Exercise details
Every entry below should be written out again exactly.

Collected data entries
::::::::

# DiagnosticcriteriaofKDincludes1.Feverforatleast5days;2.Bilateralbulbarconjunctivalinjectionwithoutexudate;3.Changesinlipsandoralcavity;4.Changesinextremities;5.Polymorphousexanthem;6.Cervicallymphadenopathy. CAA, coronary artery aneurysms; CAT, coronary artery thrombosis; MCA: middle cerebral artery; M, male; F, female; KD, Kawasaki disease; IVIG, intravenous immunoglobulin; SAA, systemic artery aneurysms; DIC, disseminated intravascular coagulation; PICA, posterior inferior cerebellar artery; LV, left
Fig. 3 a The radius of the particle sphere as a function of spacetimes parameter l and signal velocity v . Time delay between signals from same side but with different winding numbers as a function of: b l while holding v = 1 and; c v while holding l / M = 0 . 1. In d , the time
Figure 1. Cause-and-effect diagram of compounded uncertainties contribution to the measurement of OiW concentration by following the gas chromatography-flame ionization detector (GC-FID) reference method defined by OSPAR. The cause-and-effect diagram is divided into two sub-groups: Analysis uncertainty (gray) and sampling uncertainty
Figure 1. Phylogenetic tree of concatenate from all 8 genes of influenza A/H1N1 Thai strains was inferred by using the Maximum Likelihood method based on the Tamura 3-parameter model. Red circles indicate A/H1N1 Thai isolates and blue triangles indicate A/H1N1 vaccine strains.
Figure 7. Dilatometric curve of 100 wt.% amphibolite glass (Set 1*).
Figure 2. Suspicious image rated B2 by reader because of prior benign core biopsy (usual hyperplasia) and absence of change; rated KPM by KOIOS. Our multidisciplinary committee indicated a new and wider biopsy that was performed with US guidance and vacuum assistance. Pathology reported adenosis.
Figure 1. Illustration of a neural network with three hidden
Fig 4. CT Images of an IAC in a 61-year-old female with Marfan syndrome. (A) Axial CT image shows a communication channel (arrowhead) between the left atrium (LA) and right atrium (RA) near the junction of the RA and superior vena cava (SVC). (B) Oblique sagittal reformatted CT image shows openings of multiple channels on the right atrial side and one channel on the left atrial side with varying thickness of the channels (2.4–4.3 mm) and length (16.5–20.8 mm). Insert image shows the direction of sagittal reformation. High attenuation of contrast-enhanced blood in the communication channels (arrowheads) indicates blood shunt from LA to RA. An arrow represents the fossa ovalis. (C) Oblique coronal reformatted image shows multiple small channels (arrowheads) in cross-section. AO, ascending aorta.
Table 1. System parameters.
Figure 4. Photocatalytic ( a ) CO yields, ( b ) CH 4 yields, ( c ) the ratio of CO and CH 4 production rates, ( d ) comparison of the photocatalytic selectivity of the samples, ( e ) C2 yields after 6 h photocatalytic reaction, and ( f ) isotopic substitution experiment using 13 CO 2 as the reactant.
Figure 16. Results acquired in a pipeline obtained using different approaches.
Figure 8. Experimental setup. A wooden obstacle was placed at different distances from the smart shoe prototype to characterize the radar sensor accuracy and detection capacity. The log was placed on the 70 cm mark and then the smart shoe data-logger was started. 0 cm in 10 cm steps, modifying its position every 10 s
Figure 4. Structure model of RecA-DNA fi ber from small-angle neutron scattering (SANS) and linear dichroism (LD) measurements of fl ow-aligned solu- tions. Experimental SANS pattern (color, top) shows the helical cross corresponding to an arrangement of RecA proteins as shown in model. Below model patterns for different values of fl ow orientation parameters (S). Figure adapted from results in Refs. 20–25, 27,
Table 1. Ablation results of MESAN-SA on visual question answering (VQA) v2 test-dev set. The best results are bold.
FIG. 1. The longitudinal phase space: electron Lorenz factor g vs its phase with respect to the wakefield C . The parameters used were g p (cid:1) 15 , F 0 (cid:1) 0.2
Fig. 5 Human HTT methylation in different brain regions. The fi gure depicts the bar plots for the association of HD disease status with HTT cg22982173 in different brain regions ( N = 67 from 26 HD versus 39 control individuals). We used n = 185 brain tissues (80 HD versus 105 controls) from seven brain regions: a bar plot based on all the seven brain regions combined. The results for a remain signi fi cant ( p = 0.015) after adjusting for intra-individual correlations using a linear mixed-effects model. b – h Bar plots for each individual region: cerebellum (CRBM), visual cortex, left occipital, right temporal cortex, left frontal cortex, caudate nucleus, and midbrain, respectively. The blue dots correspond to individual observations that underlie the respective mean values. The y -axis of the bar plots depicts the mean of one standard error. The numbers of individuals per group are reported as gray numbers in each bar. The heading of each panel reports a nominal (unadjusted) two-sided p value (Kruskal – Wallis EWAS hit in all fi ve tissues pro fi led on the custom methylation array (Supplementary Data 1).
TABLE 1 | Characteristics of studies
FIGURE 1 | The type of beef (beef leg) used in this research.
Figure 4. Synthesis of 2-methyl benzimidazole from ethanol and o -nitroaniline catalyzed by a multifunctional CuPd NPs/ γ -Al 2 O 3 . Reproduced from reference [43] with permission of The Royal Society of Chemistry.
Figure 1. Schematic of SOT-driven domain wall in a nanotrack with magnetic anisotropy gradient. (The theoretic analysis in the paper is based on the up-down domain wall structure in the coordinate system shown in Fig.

::::::::

Expected answer
# DiagnosticcriteriaofKDincludes1.Feverforatleast5days;2.Bilateralbulbarconjunctivalinjectionwithoutexudate;3.Changesinlipsandoralcavity;4.Changesinextremities;5.Polymorphousexanthem;6.Cervicallymphadenopathy. CAA, coronary artery aneurysms; CAT, coronary artery thrombosis; MCA: middle cerebral artery; M, male; F, female; KD, Kawasaki disease; IVIG, intravenous immunoglobulin; SAA, systemic artery aneurysms; DIC, disseminated intravascular coagulation; PICA, posterior inferior cerebellar artery; LV, left
Fig. 3 a The radius of the particle sphere as a function of spacetimes parameter l and signal velocity v . Time delay between signals from same side but with different winding numbers as a function of: b l while holding v = 1 and; c v while holding l / M = 0 . 1. In d , the time
Figure 1. Cause-and-effect diagram of compounded uncertainties contribution to the measurement of OiW concentration by following the gas chromatography-flame ionization detector (GC-FID) reference method defined by OSPAR. The cause-and-effect diagram is divided into two sub-groups: Analysis uncertainty (gray) and sampling uncertainty
Figure 1. Phylogenetic tree of concatenate from all 8 genes of influenza A/H1N1 Thai strains was inferred by using the Maximum Likelihood method based on the Tamura 3-parameter model. Red circles indicate A/H1N1 Thai isolates and blue triangles indicate A/H1N1 vaccine strains.
Figure 7. Dilatometric curve of 100 wt.% amphibolite glass (Set 1*).
Figure 2. Suspicious image rated B2 by reader because of prior benign core biopsy (usual hyperplasia) and absence of change; rated KPM by KOIOS. Our multidisciplinary committee indicated a new and wider biopsy that was performed with US guidance and vacuum assistance. Pathology reported adenosis.
Figure 1. Illustration of a neural network with three hidden
Fig 4. CT Images of an IAC in a 61-year-old female with Marfan syndrome. (A) Axial CT image shows a communication channel (arrowhead) between the left atrium (LA) and right atrium (RA) near the junction of the RA and superior vena cava (SVC). (B) Oblique sagittal reformatted CT image shows openings of multiple channels on the right atrial side and one channel on the left atrial side with varying thickness of the channels (2.4–4.3 mm) and length (16.5–20.8 mm). Insert image shows the direction of sagittal reformation. High attenuation of contrast-enhanced blood in the communication channels (arrowheads) indicates blood shunt from LA to RA. An arrow represents the fossa ovalis. (C) Oblique coronal reformatted image shows multiple small channels (arrowheads) in cross-section. AO, ascending aorta.
Table 1. System parameters.
Figure 4. Photocatalytic ( a ) CO yields, ( b ) CH 4 yields, ( c ) the ratio of CO and CH 4 production rates, ( d ) comparison of the photocatalytic selectivity of the samples, ( e ) C2 yields after 6 h photocatalytic reaction, and ( f ) isotopic substitution experiment using 13 CO 2 as the reactant.
Figure 16. Results acquired in a pipeline obtained using different approaches.
Figure 8. Experimental setup. A wooden obstacle was placed at different distances from the smart shoe prototype to characterize the radar sensor accuracy and detection capacity. The log was placed on the 70 cm mark and then the smart shoe data-logger was started. 0 cm in 10 cm steps, modifying its position every 10 s
Figure 4. Structure model of RecA-DNA fi ber from small-angle neutron scattering (SANS) and linear dichroism (LD) measurements of fl ow-aligned solu- tions. Experimental SANS pattern (color, top) shows the helical cross corresponding to an arrangement of RecA proteins as shown in model. Below model patterns for different values of fl ow orientation parameters (S). Figure adapted from results in Refs. 20–25, 27,
Table 1. Ablation results of MESAN-SA on visual question answering (VQA) v2 test-dev set. The best results are bold.
FIG. 1. The longitudinal phase space: electron Lorenz factor g vs its phase with respect to the wakefield C . The parameters used were g p (cid:1) 15 , F 0 (cid:1) 0.2
Fig. 5 Human HTT methylation in different brain regions. The fi gure depicts the bar plots for the association of HD disease status with HTT cg22982173 in different brain regions ( N = 67 from 26 HD versus 39 control individuals). We used n = 185 brain tissues (80 HD versus 105 controls) from seven brain regions: a bar plot based on all the seven brain regions combined. The results for a remain signi fi cant ( p = 0.015) after adjusting for intra-individual correlations using a linear mixed-effects model. b – h Bar plots for each individual region: cerebellum (CRBM), visual cortex, left occipital, right temporal cortex, left frontal cortex, caudate nucleus, and midbrain, respectively. The blue dots correspond to individual observations that underlie the respective mean values. The y -axis of the bar plots depicts the mean of one standard error. The numbers of individuals per group are reported as gray numbers in each bar. The heading of each panel reports a nominal (unadjusted) two-sided p value (Kruskal – Wallis EWAS hit in all fi ve tissues pro fi led on the custom methylation array (Supplementary Data 1).
TABLE 1 | Characteristics of studies
FIGURE 1 | The type of beef (beef leg) used in this research.
Figure 4. Synthesis of 2-methyl benzimidazole from ethanol and o -nitroaniline catalyzed by a multifunctional CuPd NPs/ γ -Al 2 O 3 . Reproduced from reference [43] with permission of The Royal Society of Chemistry.
Figure 1. Schematic of SOT-driven domain wall in a nanotrack with magnetic anisotropy gradient. (The theoretic analysis in the paper is based on the up-down domain wall structure in the coordinate system shown in Fig.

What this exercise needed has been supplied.